-- Task prompt --
The response must contain each line of the material that holds "format".

++++++

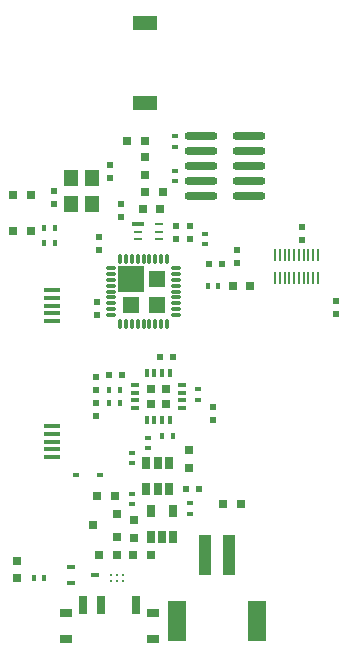
<source format=gbp>
G04 #@! TF.FileFunction,Paste,Bot*
%FSLAX46Y46*%
G04 Gerber Fmt 4.6, Leading zero omitted, Abs format (unit mm)*
G04 Created by KiCad (PCBNEW 4.0.2-stable) date 7/26/2016 9:47:51 PM*
%MOMM*%
G01*
G04 APERTURE LIST*
%ADD10C,0.100000*%
%ADD11R,1.350000X0.400000*%
%ADD12R,0.800000X0.150000*%
%ADD13R,1.000000X0.350000*%
%ADD14R,0.711200X0.457200*%
%ADD15R,1.200000X1.400000*%
%ADD16R,0.200000X1.050000*%
%ADD17R,0.797560X0.797560*%
%ADD18R,0.600000X0.500000*%
%ADD19R,0.800000X0.750000*%
%ADD20R,0.750000X0.800000*%
%ADD21R,0.350000X0.800000*%
%ADD22R,0.800000X0.350000*%
%ADD23R,0.750000X0.750000*%
%ADD24R,0.400000X0.600000*%
%ADD25R,0.500000X0.600000*%
%ADD26R,0.600000X0.400000*%
%ADD27R,0.650000X1.060000*%
%ADD28R,0.800100X0.800100*%
%ADD29R,2.000000X1.250000*%
%ADD30O,2.790000X0.740000*%
%ADD31O,0.280000X0.850000*%
%ADD32R,2.200000X2.200000*%
%ADD33R,1.320000X1.320000*%
%ADD34O,0.850000X0.280000*%
%ADD35R,0.700000X1.500000*%
%ADD36R,1.000000X0.800000*%
%ADD37R,1.000000X3.500000*%
%ADD38R,1.600000X3.400000*%
%ADD39R,0.590000X0.450000*%
%ADD40C,0.250000*%
G04 APERTURE END LIST*
D10*
D11*
X-187460Y17699100D03*
X-187460Y18349100D03*
X-187460Y18999100D03*
X-187460Y19649100D03*
X-187460Y20299100D03*
X-187460Y6199100D03*
X-187460Y6849100D03*
X-187460Y7499100D03*
X-187460Y8149100D03*
X-187460Y8799100D03*
D12*
X8859844Y25909843D03*
X8859844Y25259843D03*
X8859844Y24609843D03*
X7059844Y24609843D03*
X7059844Y25259843D03*
D13*
X7059844Y25909843D03*
D14*
X1453844Y-4480557D03*
X1453844Y-3159757D03*
X3485844Y-3820157D03*
D15*
X1449844Y27629843D03*
X1449844Y29829843D03*
X3149844Y29829843D03*
X3149844Y27629843D03*
D16*
X22309844Y21349843D03*
X21909844Y21349843D03*
X21509844Y21349843D03*
X21109844Y21349843D03*
X20709844Y21349843D03*
X20309844Y21349843D03*
X19909844Y21349843D03*
X19509844Y21349843D03*
X19109844Y21349843D03*
X18709844Y21349843D03*
X18709844Y23249843D03*
X19109844Y23249843D03*
X19509844Y23249843D03*
X19909844Y23249843D03*
X20309844Y23249843D03*
X20709844Y23249843D03*
X21109844Y23249843D03*
X21509844Y23249843D03*
X21909844Y23249843D03*
X22309844Y23249843D03*
D17*
X-2000700Y25300000D03*
X-3499300Y25300000D03*
X-2000700Y28340000D03*
X-3499300Y28340000D03*
X-3200000Y-4074300D03*
X-3200000Y-2575700D03*
D18*
X4609844Y13149843D03*
X5709844Y13149843D03*
D19*
X8979844Y27149843D03*
X7479844Y27149843D03*
D20*
X11429844Y5269843D03*
X11429844Y6769843D03*
D21*
X9774844Y9319843D03*
X9124844Y9319843D03*
X8474844Y9319843D03*
X7824844Y9319843D03*
D22*
X6799844Y10344843D03*
X6799844Y10994843D03*
X6799844Y11644843D03*
X6799844Y12294843D03*
D21*
X7824844Y13319843D03*
X8474844Y13319843D03*
X9124844Y13319843D03*
X9774844Y13319843D03*
D22*
X10799844Y12294843D03*
X10799844Y11644843D03*
X10799844Y10994843D03*
X10799844Y10344843D03*
D23*
X8174844Y11944843D03*
X9424844Y11944843D03*
X8174844Y10694843D03*
X9424844Y10694843D03*
D24*
X4659844Y10759843D03*
X5559844Y10759843D03*
X4649844Y11899843D03*
X5549844Y11899843D03*
D25*
X3529844Y11899843D03*
X3529844Y12999843D03*
X3529844Y10749843D03*
X3529844Y9649843D03*
D19*
X6169844Y32959843D03*
X7669844Y32959843D03*
D24*
X9129844Y7969843D03*
X10029844Y7969843D03*
D26*
X12179844Y11009843D03*
X12179844Y11909843D03*
X6589844Y6569843D03*
X6589844Y5669843D03*
X6589844Y3069843D03*
X6589844Y2169843D03*
X7969844Y6909843D03*
X7969844Y7809843D03*
D24*
X49844Y24309843D03*
X-850156Y24309843D03*
X49844Y25609843D03*
X-850156Y25609843D03*
X13879844Y20689843D03*
X12979844Y20689843D03*
D26*
X12779844Y24199843D03*
X12779844Y25099843D03*
X10199844Y30439843D03*
X10199844Y29539843D03*
X10199844Y32439843D03*
X10199844Y33339843D03*
X11479844Y1399843D03*
X11479844Y2299843D03*
D24*
X-830156Y-4070157D03*
X-1730156Y-4070157D03*
D18*
X11169844Y3469843D03*
X12269844Y3469843D03*
D25*
X13439844Y9319843D03*
X13439844Y10419843D03*
D18*
X8939844Y14629843D03*
X10039844Y14629843D03*
D19*
X5309844Y-2090157D03*
X3809844Y-2090157D03*
X3639844Y2889843D03*
X5139844Y2889843D03*
D25*
X4699844Y29829843D03*
X4699844Y30929843D03*
X21009844Y24549843D03*
X21009844Y25649843D03*
X23809844Y19419843D03*
X23809844Y18319843D03*
X-10156Y27619843D03*
X-10156Y28719843D03*
X11489844Y24659843D03*
X11489844Y25759843D03*
X10289844Y24659843D03*
X10289844Y25759843D03*
X5649844Y26519843D03*
X5649844Y27619843D03*
X3790000Y23680000D03*
X3790000Y24780000D03*
X3650000Y18200000D03*
X3650000Y19300000D03*
D18*
X13079844Y22569843D03*
X14179844Y22569843D03*
D25*
X15439844Y23689843D03*
X15439844Y22589843D03*
D19*
X8179844Y-2150157D03*
X6679844Y-2150157D03*
D20*
X6759844Y859843D03*
X6759844Y-640157D03*
D27*
X9689844Y3469843D03*
X8739844Y3469843D03*
X7789844Y3469843D03*
X7789844Y5669843D03*
X9689844Y5669843D03*
X8739844Y5669843D03*
D28*
X5300604Y1339843D03*
X5300604Y-560157D03*
X3301624Y389843D03*
D20*
X7669844Y30049843D03*
X7669844Y31549843D03*
D19*
X7669844Y28599843D03*
X9169844Y28599843D03*
X15089844Y20689843D03*
X16589844Y20689843D03*
D27*
X10079844Y-550157D03*
X9129844Y-550157D03*
X8179844Y-550157D03*
X8179844Y1649843D03*
X10079844Y1649843D03*
D29*
X7669844Y36159843D03*
X7669844Y42909843D03*
D30*
X12444844Y28269843D03*
X16514844Y28269843D03*
X12444844Y29539843D03*
X16514844Y29539843D03*
X12444844Y30809843D03*
X16514844Y30809843D03*
X12444844Y32079843D03*
X16514844Y32079843D03*
X12444844Y33349843D03*
X16514844Y33349843D03*
D31*
X9560000Y17420000D03*
D32*
X6460000Y21295000D03*
D33*
X8660000Y21295000D03*
X6460000Y19095000D03*
X8660000Y19095000D03*
D31*
X9060000Y17420000D03*
X8560000Y17420000D03*
X8060000Y17420000D03*
X7560000Y17420000D03*
X7060000Y17420000D03*
X6560000Y17420000D03*
X6060000Y17420000D03*
X5560000Y17420000D03*
D34*
X4785000Y18195000D03*
X4785000Y18695000D03*
X4785000Y19195000D03*
X4785000Y19695000D03*
X4785000Y20195000D03*
X4785000Y20695000D03*
X4785000Y21195000D03*
X4785000Y21695000D03*
X4785000Y22195000D03*
D31*
X5560000Y22970000D03*
X6060000Y22970000D03*
X6560000Y22970000D03*
X7060000Y22970000D03*
X7560000Y22970000D03*
X8060000Y22970000D03*
X8560000Y22970000D03*
X9060000Y22970000D03*
X9560000Y22970000D03*
D34*
X10335000Y22195000D03*
X10335000Y21695000D03*
X10335000Y21195000D03*
X10335000Y20695000D03*
X10335000Y20195000D03*
X10335000Y19695000D03*
X10335000Y19195000D03*
X10335000Y18695000D03*
X10335000Y18195000D03*
D35*
X6930000Y-6335000D03*
X3930000Y-6335000D03*
X2430000Y-6335000D03*
D36*
X8330000Y-9185000D03*
X1030000Y-9185000D03*
X1030000Y-6985000D03*
X8330000Y-6985000D03*
D37*
X14779844Y-2105157D03*
X12779844Y-2105157D03*
D38*
X17179844Y-7655157D03*
X10379844Y-7655157D03*
D39*
X3904844Y4629843D03*
X1794844Y4629843D03*
D40*
X4809844Y-3820157D03*
X5309844Y-3820157D03*
X5809844Y-3820157D03*
X4809844Y-4320157D03*
X5809844Y-4320157D03*
X5309844Y-4320157D03*
D19*
X15804844Y2179843D03*
X14304844Y2179843D03*
M02*

</source>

++++++

-- Written response --
<source format=gbp>
G04 Gerber Fmt 4.6, Leading zero omitted, Abs format (unit mm)*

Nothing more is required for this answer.